ATI LPN
PN ATI Capstone Proctored Comprehensive Assessment 2020 B
1. A client is receiving vancomycin. Which of the following should the nurse monitor?
- A. Blood glucose levels
- B. Serum creatinine
- C. INR levels
- D. Liver function tests
Correct answer: B
Rationale: The correct answer is B: Serum creatinine. Vancomycin is known to be nephrotoxic, meaning it can cause kidney damage. Monitoring serum creatinine levels is essential to assess kidney function and detect any signs of nephrotoxicity. Blood glucose levels (choice A) are not directly affected by vancomycin. INR levels (choice C) are typically monitored for clients on anticoagulants, not vancomycin. Liver function tests (choice D) are not primarily affected by vancomycin use; kidney function is of greater concern.
2. A client is experiencing suicidal thoughts and states, 'Why not end my misery?' What is the best response by the nurse?
- A. Why do you think your life isn’t worth living anymore?
- B. Do you have a plan to end your life?
- C. I need to understand what you mean by misery.
- D. You can trust me to share your thoughts.
Correct answer: B
Rationale: The correct answer is B: 'Do you have a plan to end your life?' When a client expresses suicidal thoughts, it is crucial to assess the immediate risk.

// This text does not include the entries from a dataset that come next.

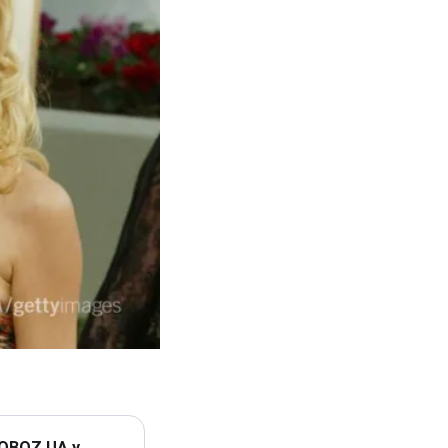
 OBOZ.UA у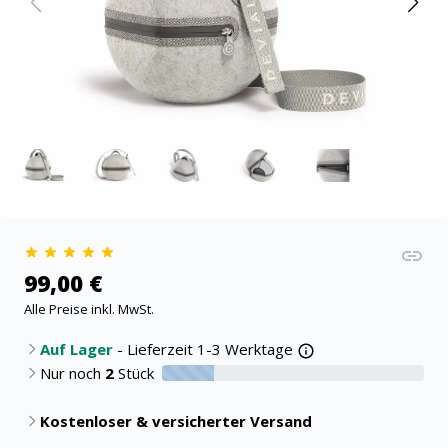
99,00 €
Alle Preise inkl. MwSt.
Auf Lager
- Lieferzeit 1-3 Werktage
Nur noch
2
Stück
20% verfügbar
Kostenloser & versicherter Versand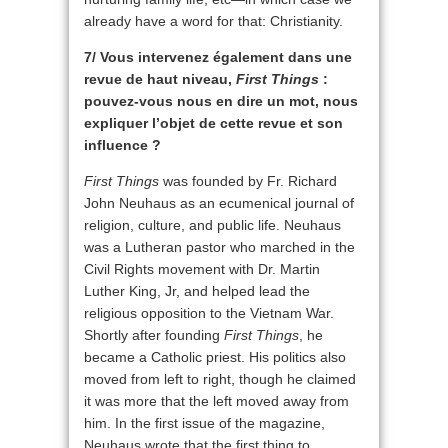
already have a word for that: Christianity.
7/ Vous intervenez également dans une
revue de haut niveau,
First Things
:
pouvez-vous nous en dire un mot, nous
expliquer l’objet de cette revue et son
influence ?
First Things
was founded by Fr. Richard
John Neuhaus as an ecumenical journal of
religion, culture, and public life. Neuhaus
was a Lutheran pastor who marched in the
Civil Rights movement with Dr. Martin
Luther King, Jr, and helped lead the
religious opposition to the Vietnam War.
Shortly after founding
First Things
, he
became a Catholic priest. His politics also
moved from left to right, though he claimed
it was more that the left moved away from
him. In the first issue of the magazine,
Neuhaus wrote that the first thing to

Inquiring about a specific plan can help determine the seriousness of the situation. Choice A is less direct and may not provide a clear indication of the immediate risk. Choice C focuses on the interpretation of 'misery' rather than assessing the risk of suicide. Choice D offers support but does not address the critical assessment of the client's immediate safety.
3. A nurse is caring for a client who has a urinary tract infection (UTI) and is prescribed ciprofloxacin. Which of the following client statements indicates a need for further teaching?
- A. I will stop taking the medication when I feel better.
- B. I will avoid caffeine while taking this medication.
- C. I will wear sunscreen when going outside.
- D. I will drink plenty of fluids while on this medication.
Correct answer: A
Rationale: Clients should be instructed to complete the entire course of antibiotics, even if they start feeling better, to prevent antibiotic resistance and recurrence of infection.
4. A healthcare provider is educating a client about the use of montelukast. Which of the following should be included?
- A. It is used for acute asthma attacks
- B. It is taken once daily in the evening
- C. It should be taken with food
- D. It has no side effects
Correct answer: B
Rationale: The correct answer is B. Montelukast is a leukotriene receptor antagonist that is typically taken once daily in the evening for asthma management. Choice A is incorrect as montelukast is not used for acute asthma attacks but rather for the prevention of asthma symptoms. Choice C is also incorrect because montelukast can be taken with or without food. Choice D is misleading as all medications, including montelukast, have potential side effects.
5. A home health nurse is providing teaching to the family of a client who has a seizure disorder. Which of the following interventions should the nurse include in the teaching?
- A. Keep a padded tongue depressor near the bedside
- B. Place a pillow under the client’s head while in bed during a seizure
- C. Administer diazepam intravenously at the onset of seizures
- D. Position the client on their side during a seizure
Correct answer: D
Rationale: Clients who have seizures are at risk for injury and aspiration. Therefore, the nurse should instruct the family to position the client on their side during a seizure to maintain a clear airway. Placing a padded tongue depressor near the bedside (Choice A) is not recommended, as it can lead to oral injury during a seizure. Placing a pillow under the client’s head (Choice B) can obstruct the airway and increase the risk of aspiration. Administering diazepam orally (Choice C) is not typically done by family members during a seizure; this is usually prescribed by healthcare providers for specific situations.